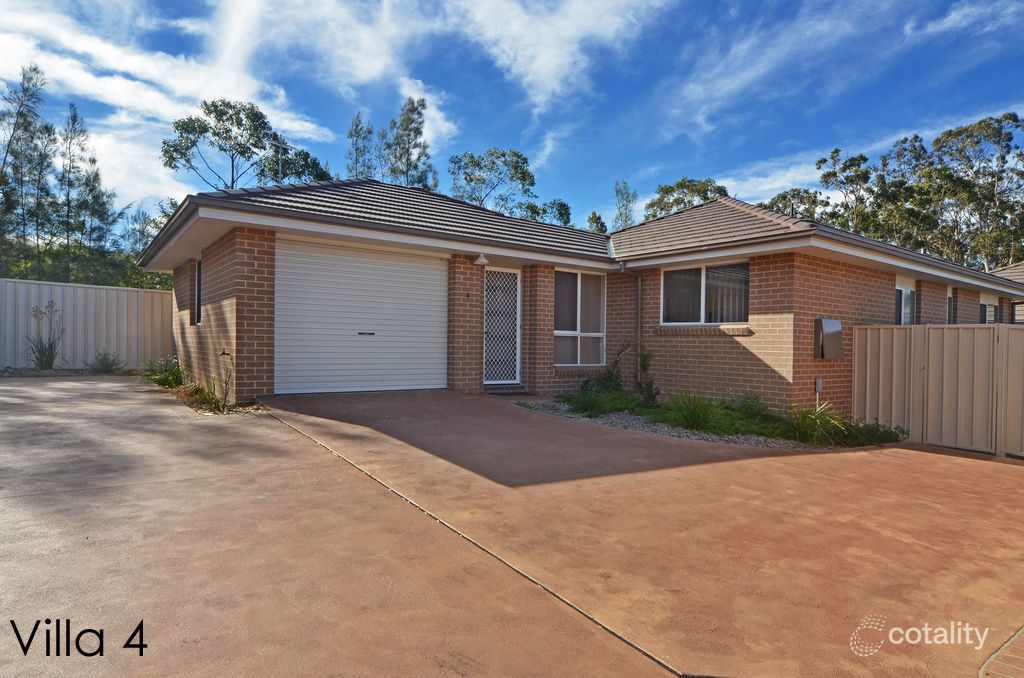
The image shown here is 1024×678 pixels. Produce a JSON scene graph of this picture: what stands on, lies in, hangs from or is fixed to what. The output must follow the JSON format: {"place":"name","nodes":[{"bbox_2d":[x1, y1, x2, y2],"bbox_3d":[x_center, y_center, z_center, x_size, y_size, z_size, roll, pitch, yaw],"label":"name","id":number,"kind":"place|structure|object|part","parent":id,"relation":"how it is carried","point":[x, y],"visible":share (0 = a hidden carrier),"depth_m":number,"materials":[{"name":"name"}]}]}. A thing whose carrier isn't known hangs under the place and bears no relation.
{"place":"outdoors","nodes":[
{"label":"outdoors","id":0,"kind":"place"},
{"bbox_2d":[27,301,64,369],"label":"ornamental grass","id":1,"kind":"structure","parent":0,"point":[41,362],"visible":0.88,"materials":[{"name":"green plant"}]},
{"bbox_2d":[0,0,345,192],"label":"cloud","id":2,"kind":"structure","parent":0,"point":[107,82],"materials":[{"name":"white"}]},
{"bbox_2d":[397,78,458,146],"label":"cloud","id":3,"kind":"structure","parent":0,"point":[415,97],"materials":[{"name":"white"}]},
{"bbox_2d":[0,378,1022,677],"label":"driveway","id":4,"kind":"structure","parent":0,"point":[261,441],"materials":[{"name":"concrete"}]},
{"bbox_2d":[485,386,534,395],"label":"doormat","id":5,"kind":"object","parent":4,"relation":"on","point":[524,394],"visible":0.74,"depth_m":9.96,"materials":[{"name":"grey"}]},
{"bbox_2d":[0,0,1023,242],"label":"sky","id":6,"kind":"structure","parent":0,"point":[415,180],"materials":[{"name":"blue"}]},
{"bbox_2d":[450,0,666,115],"label":"cloud","id":7,"kind":"structure","parent":0,"point":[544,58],"materials":[{"name":"white"}]},
{"bbox_2d":[140,175,1023,417],"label":"brick house","id":8,"kind":"structure","parent":0,"point":[263,252],"depth_m":9.16,"materials":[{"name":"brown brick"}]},
{"bbox_2d":[194,257,201,324],"bbox_3d":[-5.412,-0.837,10.073,0.165,1.301,1.141,0,1,-37],"label":"window","id":9,"kind":"structure","parent":8,"relation":"in","point":[199,275],"depth_m":10.39,"materials":[{"name":"black glass"}]},
{"bbox_2d":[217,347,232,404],"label":"outdoor tap","id":10,"kind":"object","parent":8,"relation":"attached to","point":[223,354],"visible":0.98,"depth_m":7.77,"materials":[{"name":"plant"}]},
{"bbox_2d":[270,140,289,182],"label":"antenna","id":11,"kind":"object","parent":8,"relation":"on","point":[279,157],"visible":0.53,"depth_m":12.61,"materials":[{"name":"black metal"}]},
{"bbox_2d":[274,240,447,395],"bbox_3d":[-2.283,-0.295,9.086,3.091,2.320,0.124,0,1,-37],"label":"garage door","id":12,"kind":"structure","parent":8,"relation":"in","point":[431,271],"depth_m":8.89,"materials":[{"name":"white metal"}]},
{"label":"handle","id":13,"kind":"part","parent":12,"relation":"part of","materials":[{"name":"black metal"}]},
{"bbox_2d":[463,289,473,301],"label":"house number","id":14,"kind":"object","parent":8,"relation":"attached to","point":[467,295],"visible":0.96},
{"bbox_2d":[473,253,489,265],"bbox_3d":[-0.528,-1.353,9.730,0.272,0.203,0.303,0,1,-37],"label":"wall lamp","id":15,"kind":"object","parent":8,"relation":"attached to","point":[481,259],"visible":0.98,"depth_m":9.65,"materials":[{"name":"white"}]},
{"bbox_2d":[483,267,521,385],"bbox_3d":[-0.206,-0.191,10.361,0.899,2.178,0.166,0,1,-37],"label":"security door","id":16,"kind":"structure","parent":8,"relation":"in","point":[489,331],"depth_m":10.38,"materials":[{"name":"white metal"}]},
{"bbox_2d":[554,270,605,367],"bbox_3d":[1.174,-0.380,10.601,1.427,2.021,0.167,0,1,-37],"label":"window","id":17,"kind":"structure","parent":8,"relation":"in","point":[558,331],"depth_m":10.69,"materials":[{"name":"glass"}]},
{"bbox_2d":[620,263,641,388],"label":"downspout","id":18,"kind":"object","parent":8,"relation":"attached to","point":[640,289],"visible":0.89,"depth_m":10.25,"materials":[{"name":"grey metal"}]},
{"bbox_2d":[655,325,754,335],"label":"window sill","id":19,"kind":"structure","parent":8,"relation":"attached to","point":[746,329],"materials":[{"name":"brown brick"}]},
{"bbox_2d":[661,260,749,324],"bbox_3d":[3.217,-0.744,9.498,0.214,1.194,1.663,0,1,-37],"label":"window","id":20,"kind":"structure","parent":8,"relation":"in","point":[672,275],"depth_m":9.54,"materials":[{"name":"glass"}]},
{"bbox_2d":[813,377,822,407],"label":"utility box","id":21,"kind":"object","parent":8,"relation":"attached to","point":[818,382],"visible":0.86,"depth_m":8.68,"materials":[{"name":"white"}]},
{"bbox_2d":[814,318,842,358],"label":"electric meter box","id":22,"kind":"object","parent":8,"relation":"attached to","point":[824,321],"visible":0.98,"depth_m":8.77,"materials":[{"name":"grey metal"}]},
{"bbox_2d":[895,278,916,324],"bbox_3d":[7.464,-0.573,11.036,1.191,1.289,0.161,0,1,-37],"label":"window","id":23,"kind":"structure","parent":8,"relation":"in","point":[902,295],"depth_m":11.18,"materials":[{"name":"white glass"}]},
{"bbox_2d":[946,286,954,323],"bbox_3d":[9.261,-0.522,12.375,1.088,1.330,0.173,0,1,-37],"label":"window","id":24,"kind":"structure","parent":8,"relation":"in","point":[950,309],"depth_m":12.65,"materials":[{"name":"grey glass"}]},
{"bbox_2d":[979,294,998,324],"bbox_3d":[12.032,-0.572,14.604,1.410,1.237,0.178,0,1,-37],"label":"window","id":25,"kind":"structure","parent":8,"relation":"in","point":[990,307],"depth_m":14.71,"materials":[{"name":"white"}]},
{"bbox_2d":[1011,300,1023,323],"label":"window","id":26,"kind":"structure","parent":8,"relation":"in","point":[1014,303],"depth_m":15.83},
{"bbox_2d":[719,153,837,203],"label":"cloud","id":27,"kind":"structure","parent":0,"point":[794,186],"materials":[{"name":"white"}]},
{"bbox_2d":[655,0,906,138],"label":"cloud","id":28,"kind":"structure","parent":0,"point":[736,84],"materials":[{"name":"white"}]},
{"bbox_2d":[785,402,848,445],"label":"ornamental grass","id":29,"kind":"structure","parent":0,"point":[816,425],"visible":0.83,"materials":[{"name":"green plant"}]},
{"bbox_2d":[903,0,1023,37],"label":"cloud","id":30,"kind":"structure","parent":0,"point":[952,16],"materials":[{"name":"white"}]},
{"bbox_2d":[978,626,1023,677],"label":"brick paving","id":31,"kind":"structure","parent":0,"point":[1004,647],"materials":[{"name":"brick"}]},
{"bbox_2d":[988,261,1023,325],"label":"neighbouring house","id":32,"kind":"structure","parent":0,"point":[1020,267],"depth_m":19.65,"materials":[{"name":"brick"}]},
{"label":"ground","id":33,"kind":"structure","parent":0},
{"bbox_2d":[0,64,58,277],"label":"tree","id":34,"kind":"object","parent":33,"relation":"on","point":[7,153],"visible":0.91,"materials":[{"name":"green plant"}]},
{"bbox_2d":[0,367,135,376],"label":"garden bed","id":35,"kind":"object","parent":33,"relation":"on","point":[55,370],"visible":0.46,"depth_m":11.40,"materials":[{"name":"grey stone"}]},
{"bbox_2d":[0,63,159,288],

---*---

▶ [TASK TO CARRY OUT]:
Could the entries above be written out word for word, with no pictures?

▶ [TASK RESPONSE]:
The image shown here is 1024×678 pixels. Produce a JSON scene graph of this picture: what stands on, lies in, hangs from or is fixed to what. The output must follow the JSON format: {"place":"name","nodes":[{"bbox_2d":[x1, y1, x2, y2],"bbox_3d":[x_center, y_center, z_center, x_size, y_size, z_size, roll, pitch, yaw],"label":"name","id":number,"kind":"place|structure|object|part","parent":id,"relation":"how it is carried","point":[x, y],"visible":share (0 = a hidden carrier),"depth_m":number,"materials":[{"name":"name"}]}]}. A thing whose carrier isn't known hangs under the place and bears no relation.
{"place":"outdoors","nodes":[
{"label":"outdoors","id":0,"kind":"place"},
{"bbox_2d":[27,301,64,369],"label":"ornamental grass","id":1,"kind":"structure","parent":0,"point":[41,362],"visible":0.88,"materials":[{"name":"green plant"}]},
{"bbox_2d":[0,0,345,192],"label":"cloud","id":2,"kind":"structure","parent":0,"point":[107,82],"materials":[{"name":"white"}]},
{"bbox_2d":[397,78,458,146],"label":"cloud","id":3,"kind":"structure","parent":0,"point":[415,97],"materials":[{"name":"white"}]},
{"bbox_2d":[0,378,1022,677],"label":"driveway","id":4,"kind":"structure","parent":0,"point":[261,441],"materials":[{"name":"concrete"}]},
{"bbox_2d":[485,386,534,395],"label":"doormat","id":5,"kind":"object","parent":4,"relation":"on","point":[524,394],"visible":0.74,"depth_m":9.96,"materials":[{"name":"grey"}]},
{"bbox_2d":[0,0,1023,242],"label":"sky","id":6,"kind":"structure","parent":0,"point":[415,180],"materials":[{"name":"blue"}]},
{"bbox_2d":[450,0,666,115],"label":"cloud","id":7,"kind":"structure","parent":0,"point":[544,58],"materials":[{"name":"white"}]},
{"bbox_2d":[140,175,1023,417],"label":"brick house","id":8,"kind":"structure","parent":0,"point":[263,252],"depth_m":9.16,"materials":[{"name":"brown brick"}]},
{"bbox_2d":[194,257,201,324],"bbox_3d":[-5.412,-0.837,10.073,0.165,1.301,1.141,0,1,-37],"label":"window","id":9,"kind":"structure","parent":8,"relation":"in","point":[199,275],"depth_m":10.39,"materials":[{"name":"black glass"}]},
{"bbox_2d":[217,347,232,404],"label":"outdoor tap","id":10,"kind":"object","parent":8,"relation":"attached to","point":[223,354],"visible":0.98,"depth_m":7.77,"materials":[{"name":"plant"}]},
{"bbox_2d":[270,140,289,182],"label":"antenna","id":11,"kind":"object","parent":8,"relation":"on","point":[279,157],"visible":0.53,"depth_m":12.61,"materials":[{"name":"black metal"}]},
{"bbox_2d":[274,240,447,395],"bbox_3d":[-2.283,-0.295,9.086,3.091,2.320,0.124,0,1,-37],"label":"garage door","id":12,"kind":"structure","parent":8,"relation":"in","point":[431,271],"depth_m":8.89,"materials":[{"name":"white metal"}]},
{"label":"handle","id":13,"kind":"part","parent":12,"relation":"part of","materials":[{"name":"black metal"}]},
{"bbox_2d":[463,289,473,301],"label":"house number","id":14,"kind":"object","parent":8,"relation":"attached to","point":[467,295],"visible":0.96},
{"bbox_2d":[473,253,489,265],"bbox_3d":[-0.528,-1.353,9.730,0.272,0.203,0.303,0,1,-37],"label":"wall lamp","id":15,"kind":"object","parent":8,"relation":"attached to","point":[481,259],"visible":0.98,"depth_m":9.65,"materials":[{"name":"white"}]},
{"bbox_2d":[483,267,521,385],"bbox_3d":[-0.206,-0.191,10.361,0.899,2.178,0.166,0,1,-37],"label":"security door","id":16,"kind":"structure","parent":8,"relation":"in","point":[489,331],"depth_m":10.38,"materials":[{"name":"white metal"}]},
{"bbox_2d":[554,270,605,367],"bbox_3d":[1.174,-0.380,10.601,1.427,2.021,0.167,0,1,-37],"label":"window","id":17,"kind":"structure","parent":8,"relation":"in","point":[558,331],"depth_m":10.69,"materials":[{"name":"glass"}]},
{"bbox_2d":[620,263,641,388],"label":"downspout","id":18,"kind":"object","parent":8,"relation":"attached to","point":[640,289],"visible":0.89,"depth_m":10.25,"materials":[{"name":"grey metal"}]},
{"bbox_2d":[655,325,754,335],"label":"window sill","id":19,"kind":"structure","parent":8,"relation":"attached to","point":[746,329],"materials":[{"name":"brown brick"}]},
{"bbox_2d":[661,260,749,324],"bbox_3d":[3.217,-0.744,9.498,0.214,1.194,1.663,0,1,-37],"label":"window","id":20,"kind":"structure","parent":8,"relation":"in","point":[672,275],"depth_m":9.54,"materials":[{"name":"glass"}]},
{"bbox_2d":[813,377,822,407],"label":"utility box","id":21,"kind":"object","parent":8,"relation":"attached to","point":[818,382],"visible":0.86,"depth_m":8.68,"materials":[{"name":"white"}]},
{"bbox_2d":[814,318,842,358],"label":"electric meter box","id":22,"kind":"object","parent":8,"relation":"attached to","point":[824,321],"visible":0.98,"depth_m":8.77,"materials":[{"name":"grey metal"}]},
{"bbox_2d":[895,278,916,324],"bbox_3d":[7.464,-0.573,11.036,1.191,1.289,0.161,0,1,-37],"label":"window","id":23,"kind":"structure","parent":8,"relation":"in","point":[902,295],"depth_m":11.18,"materials":[{"name":"white glass"}]},
{"bbox_2d":[946,286,954,323],"bbox_3d":[9.261,-0.522,12.375,1.088,1.330,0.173,0,1,-37],"label":"window","id":24,"kind":"structure","parent":8,"relation":"in","point":[950,309],"depth_m":12.65,"materials":[{"name":"grey glass"}]},
{"bbox_2d":[979,294,998,324],"bbox_3d":[12.032,-0.572,14.604,1.410,1.237,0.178,0,1,-37],"label":"window","id":25,"kind":"structure","parent":8,"relation":"in","point":[990,307],"depth_m":14.71,"materials":[{"name":"white"}]},
{"bbox_2d":[1011,300,1023,323],"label":"window","id":26,"kind":"structure","parent":8,"relation":"in","point":[1014,303],"depth_m":15.83},
{"bbox_2d":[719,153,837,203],"label":"cloud","id":27,"kind":"structure","parent":0,"point":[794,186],"materials":[{"name":"white"}]},
{"bbox_2d":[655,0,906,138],"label":"cloud","id":28,"kind":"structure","parent":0,"point":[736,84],"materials":[{"name":"white"}]},
{"bbox_2d":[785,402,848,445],"label":"ornamental grass","id":29,"kind":"structure","parent":0,"point":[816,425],"visible":0.83,"materials":[{"name":"green plant"}]},
{"bbox_2d":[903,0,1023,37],"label":"cloud","id":30,"kind":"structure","parent":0,"point":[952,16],"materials":[{"name":"white"}]},
{"bbox_2d":[978,626,1023,677],"label":"brick paving","id":31,"kind":"structure","parent":0,"point":[1004,647],"materials":[{"name":"brick"}]},
{"bbox_2d":[988,261,1023,325],"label":"neighbouring house","id":32,"kind":"structure","parent":0,"point":[1020,267],"depth_m":19.65,"materials":[{"name":"brick"}]},
{"label":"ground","id":33,"kind":"structure","parent":0},
{"bbox_2d":[0,64,58,277],"label":"tree","id":34,"kind":"object","parent":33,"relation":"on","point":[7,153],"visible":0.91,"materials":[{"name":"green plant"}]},
{"bbox_2d":[0,367,135,376],"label":"garden bed","id":35,"kind":"object","parent":33,"relation":"on","point":[55,370],"visible":0.46,"depth_m":11.40,"materials":[{"name":"grey stone"}]},
{"bbox_2d":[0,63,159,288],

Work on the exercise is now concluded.